Oui et non parce que si on retire l'omniprésente Californie le vote populaire est quasi égal entre les deux formations.
+4M de voix résultats provisoire actuellement, pour un écart entre les 2 candidats de 2.6M. Je pense qu'on aura une diff de 5M. Soit ce qu'il y aura en Californie. Pour moi le vote populaire ne veut rien dire et c'est pour cela que les sondages se gourent, il prenne trop en compte la Californie, il devrait dans leur calcul ne plus la prendre en compte et se contenter d'un populaire sans elle pour être plus précis.
Et c'est reparti :) On va encore nous dire qu'il faut considérer les Californiens comme des gens à part qui ne méritent pas d'être inclus à égalité avec les autres citoyens américains, et qu'en plus de les ignorer complètement lors des campagnes (rien que ça quand même : personne ne fait campagne dans l'état le plus peuplé de l'Union, si y a pas un léger problème avec ça), il faudrait aussi les retrancher du vote populaire, parce que c'est vraiment pas du jeu que les démocrates y soient aussi dominateurs.

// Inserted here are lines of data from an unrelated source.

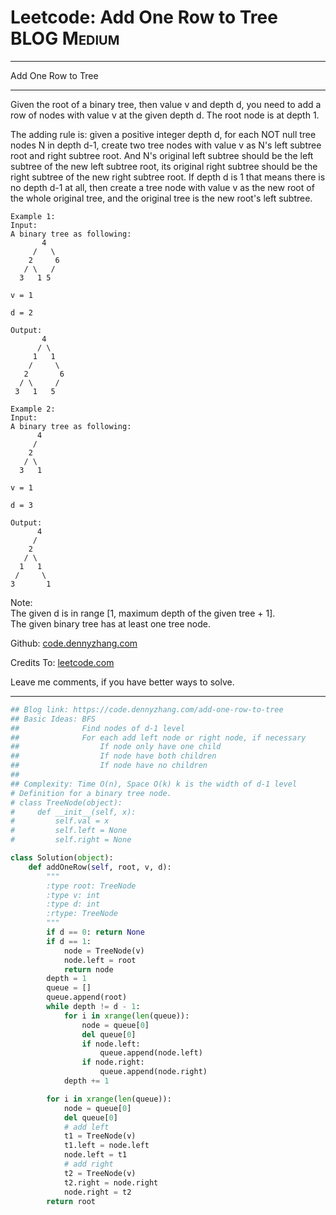 * Leetcode: Add One Row to Tree                                   :BLOG:Medium:
#+STARTUP: showeverything
#+OPTIONS: toc:nil \n:t ^:nil creator:nil d:nil
:PROPERTIES:
:type:     binarytree
:END:
---------------------------------------------------------------------
Add One Row to Tree
---------------------------------------------------------------------
Given the root of a binary tree, then value v and depth d, you need to add a row of nodes with value v at the given depth d. The root node is at depth 1.

The adding rule is: given a positive integer depth d, for each NOT null tree nodes N in depth d-1, create two tree nodes with value v as N's left subtree root and right subtree root. And N's original left subtree should be the left subtree of the new left subtree root, its original right subtree should be the right subtree of the new right subtree root. If depth d is 1 that means there is no depth d-1 at all, then create a tree node with value v as the new root of the whole original tree, and the original tree is the new root's left subtree.
#+BEGIN_EXAMPLE
Example 1:
Input: 
A binary tree as following:
       4
     /   \
    2     6
   / \   / 
  3   1 5   

v = 1

d = 2

Output: 
       4
      / \
     1   1
    /     \
   2       6
  / \     / 
 3   1   5   
#+END_EXAMPLE

#+BEGIN_EXAMPLE
Example 2:
Input: 
A binary tree as following:
      4
     /   
    2    
   / \   
  3   1    

v = 1

d = 3

Output: 
      4
     /   
    2
   / \    
  1   1
 /     \  
3       1
#+END_EXAMPLE

Note:
The given d is in range [1, maximum depth of the given tree + 1].
The given binary tree has at least one tree node.



Github: [[https://github.com/dennyzhang/code.dennyzhang.com/tree/master/problems/add-one-row-to-tree][code.dennyzhang.com]]

Credits To: [[https://leetcode.com/problems/add-one-row-to-tree/description/][leetcode.com]]

Leave me comments, if you have better ways to solve.
---------------------------------------------------------------------

#+BEGIN_SRC python
## Blog link: https://code.dennyzhang.com/add-one-row-to-tree
## Basic Ideas: BFS
##              Find nodes of d-1 level
##              For each add left node or right node, if necessary
##                  If node only have one child
##                  If node have both children
##                  If node have no children
##
## Complexity: Time O(n), Space O(k) k is the width of d-1 level
# Definition for a binary tree node.
# class TreeNode(object):
#     def __init__(self, x):
#         self.val = x
#         self.left = None
#         self.right = None

class Solution(object):
    def addOneRow(self, root, v, d):
        """
        :type root: TreeNode
        :type v: int
        :type d: int
        :rtype: TreeNode
        """
        if d == 0: return None
        if d == 1:
            node = TreeNode(v)
            node.left = root
            return node
        depth = 1
        queue = []
        queue.append(root)
        while depth != d - 1:
            for i in xrange(len(queue)):
                node = queue[0]
                del queue[0]
                if node.left:
                    queue.append(node.left)
                if node.right:
                    queue.append(node.right)
            depth += 1

        for i in xrange(len(queue)):
            node = queue[0]
            del queue[0]
            # add left
            t1 = TreeNode(v)
            t1.left = node.left
            node.left = t1
            # add right
            t2 = TreeNode(v)
            t2.right = node.right
            node.right = t2
        return root
#+END_SRC

#+BEGIN_HTML
<div style="overflow: hidden;">
<div style="float: left; padding: 5px"> <a href="https://www.linkedin.com/in/dennyzhang001"><img src="https://www.dennyzhang.com/wp-content/uploads/sns/linkedin.png" alt="linkedin" /></a></div>
<div style="float: left; padding: 5px"><a href="https://github.com/dennyzhang"><img src="https://www.dennyzhang.com/wp-content/uploads/sns/github.png" alt="github" /></a></div>
<div style="float: left; padding: 5px"><a href="https://www.dennyzhang.com/slack" target="_blank" rel="nofollow"><img src="https://slack.dennyzhang.com/badge.svg" alt="slack"/></a></div>
</div>
#+END_HTML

Je rappelle que le vote populaire, c'est 1 électeur = 1 voix. Point. Que cet électeur vive en Californie ou au Wyoming ne change rien à l'affaire : le vote populaire se construit sur les 50 états plus DC. L'avance démocrate se construit aussi en Illinois, au Nord-Est, sur la côte ouest. Le matelas républicain se construit dans une multitude de petits états. L'avance de Biden dans le vote populaire se construit aussi avec ses résultats dans les swing states (certains où il performe, d'autres où c'est Trump).